Stored data entries:
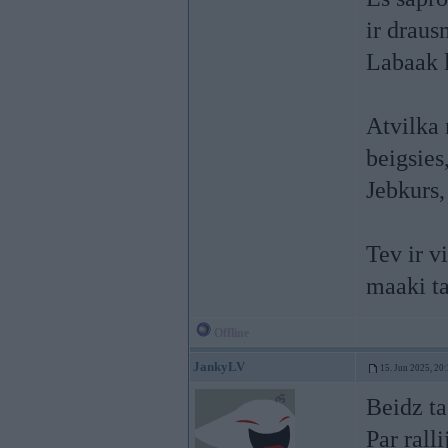
ir draus
Labaak l
Atvilka 
beigsies
Jebkurs,
Tev ir v
maaki ta
Offline
JankyLV
15. Jun 2025, 20
Beidz ta
Par ralli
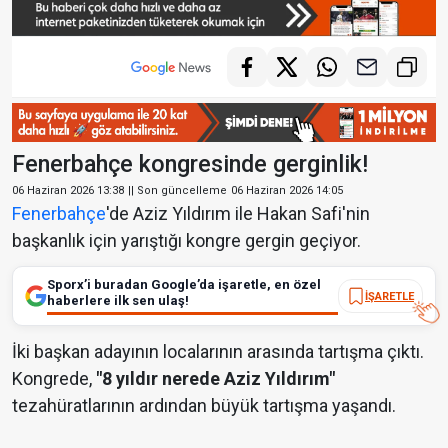
Fenerbahçe kongresinde gerginlik!
06 Haziran 2026 13:38
|| Son güncelleme
06 Haziran 2026 14:05
Fenerbahçe
'de Aziz Yıldırım ile Hakan Safi'nin
başkanlık için yarıştığı kongre gergin geçiyor.
Sporx’i buradan Google’da işaretle, en özel
İŞARETLE
haberlere ilk sen ulaş!
İki başkan adayının localarının arasında tartışma çıktı.
Kongrede,
"8 yıldır nerede Aziz Yıldırım"
tezahüratlarının ardından büyük tartışma yaşandı.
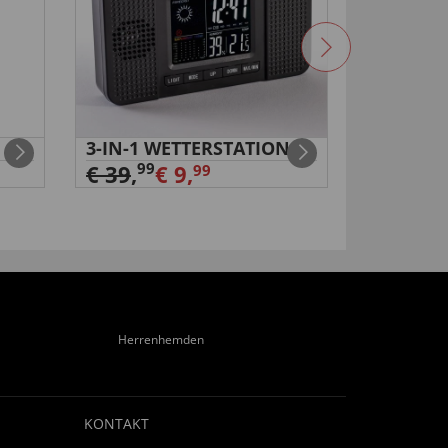
3-IN-1 WETTERSTATION
Nageltr
und Feil
99
€ 39
,
€ 9,
99
99
€ 39
,
Herrenhemden
KONTAKT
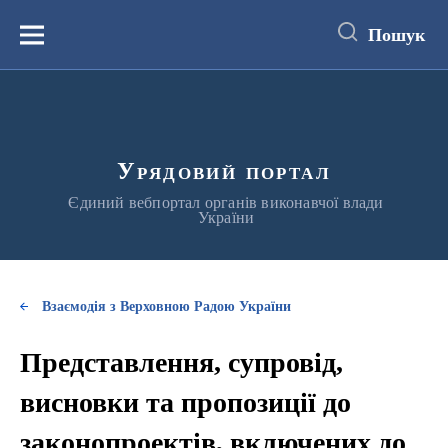
до
основного
Пошук
вмісту
Меню
Урядовий портал
Єдиний вебпортал органів виконавчої влади
України
Взаємодія з Верховною Радою України
Представлення, супровід,
висновки та пропозиції до
законопроектів, включених до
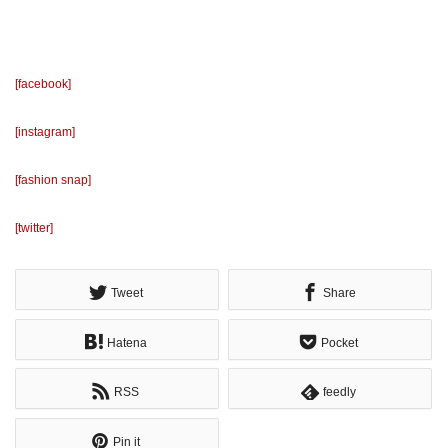
[facebook]
[instagram]
[fashion snap]
[twitter]
Tweet
Share
Hatena
Pocket
RSS
feedly
Pin it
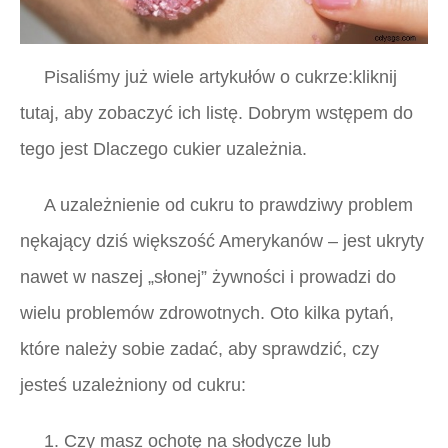
Pisaliśmy już wiele artykułów o cukrze:kliknij
tutaj, aby zobaczyć ich listę. Dobrym wstępem do
tego jest Dlaczego cukier uzależnia.
A uzależnienie od cukru to prawdziwy problem
nękający dziś większość Amerykanów – jest ukryty
nawet w naszej „słonej” żywności i prowadzi do
wielu problemów zdrowotnych. Oto kilka pytań,
które należy sobie zadać, aby sprawdzić, czy
jesteś uzależniony od cukru:
1. Czy masz ochotę na słodycze lub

_Problem requirements_
Omit the pictures. Output every record above word for word.

_Exercise result_
ir draus
Labaak l
Atvilka 
beigsies
Jebkurs,
Tev ir v
maaki ta
Offline
JankyLV
15. Jun 2025, 20
Beidz ta
Par ralli
Fenerbahçe kongresinde gerginlik!
06 Haziran 2026 13:38
|| Son güncelleme
06 Haziran 2026 14:05
Fenerbahçe
'de Aziz Yıldırım ile Hakan Safi'nin
başkanlık için yarıştığı kongre gergin geçiyor.
Sporx’i buradan Google’da işaretle, en özel
İŞARETLE
haberlere ilk sen ulaş!
İki başkan adayının localarının arasında tartışma çıktı.
Kongrede,
"8 yıldır nerede Aziz Yıldırım"
tezahüratlarının ardından büyük tartışma yaşandı.
3-IN-1 WETTERSTATION
Nageltr
und Feil
99
€ 39
,
€ 9,
99
99
€ 39
,
Herrenhemden
KONTAKT
до
основного
Пошук
вмісту
Меню
Урядовий портал
Єдиний вебпортал органів виконавчої влади
України
Взаємодія з Верховною Радою України
Представлення, супровід,
висновки та пропозиції до
законопроектів, включених до
[facebook]
[instagram]
[fashion snap]
[twitter]
Tweet
Share
Hatena
Pocket
RSS
feedly
Pin it
Pisaliśmy już wiele artykułów o cukrze:kliknij
tutaj, aby zobaczyć ich listę. Dobrym wstępem do
tego jest Dlaczego cukier uzależnia.
A uzależnienie od cukru to prawdziwy problem
nękający dziś większość Amerykanów – jest ukryty
nawet w naszej „słonej” żywności i prowadzi do
wielu problemów zdrowotnych. Oto kilka pytań,
które należy sobie zadać, aby sprawdzić, czy
jesteś uzależniony od cukru:
1. Czy masz ochotę na słodycze lub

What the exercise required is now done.